Both sides got what they wanted. Wouldn't compromise, and well, here we are. A crown corp that cannot continue in it's current form because it's totally insolvent, a union thats got itself backed so far into the corner that it's pretty much hopeless and that can't now crawl out of without basically getting hung at high noon by their membership, and the Average Joe Canadian and Canadian businesses who won't ever be confident enough to seriously use their services for the foreseeable future.

Golf claps to all involved.

[–] Akuchimoya@startrek.website 6 points 1 day ago* (last edited 1 day ago) (2 children)

Why should Canada Post be "solvent"? It's mandated to serve every Canadian address. Have you considered what that means? It means it has to send mail to the furthest reaches of Grise Fiord (look for it on Google Maps). A business would never deliver there, and they don't because it's not profitable. A non-discriminatory mail service is not a profit business, it's a public service of the government. Firehalls ans library systems have budgets, but no one expects them to be solvent because they're services supported by public funds (taxes), not businesses.

[–] GrindingGears@lemmy.ca 1 points 1 day ago (2 children)

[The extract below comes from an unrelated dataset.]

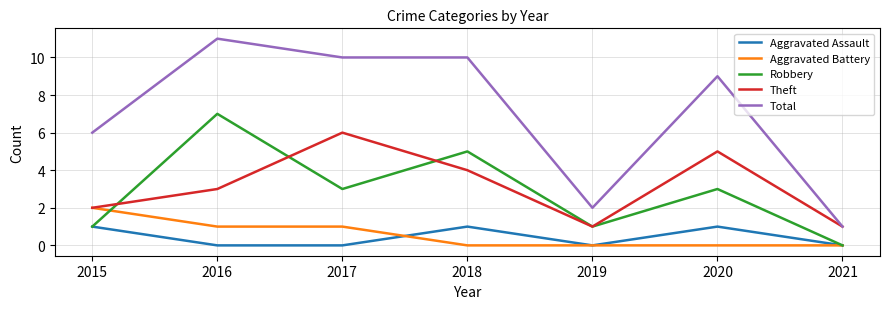

Count the number of data series in this chart.

5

What is getting so lost in all this social media outrage, is no one is proposing the total ending of mail delivery here. It's still going to occur, just with some adjustments coming to make the service less of a capital burner, and maybe more of a service that's matched to the reality of a modern age. It doesn't make much sense to me that everyone is so opposed to this. Ol' Grise Fiord is going to still receive their mail under this new proposed system. Well I mean they were until the postal union led their employees off the job once again for the umpteenth time.

[–] CileTheSane@lemmy.ca 1 points 1 day ago

Well I mean they were until the postal union led their employees off the job once again for the umpteenth time.

Canada Post continuously refuses to negotiate with the union and relies on the Government forcing them back to work instead of coming to an agreement, and you're surprised that they go on strike again?

I'm surprised that it took this long and that the service I was receiving was decent.

[–] Akuchimoya@startrek.website 1 points 23 hours ago

I'm by no means against reduction or modification of service to match the reality of less mail being sent and delivered. Reduction of service and tax funding are not mutually exclusive.

But a legal mandate to serve all Canadians and a mandate for "solvency" based solely on postage are mutually exclusive in a country as geographically large as Canada with all our small, rural and remote (i.e. Unprofitable) communities.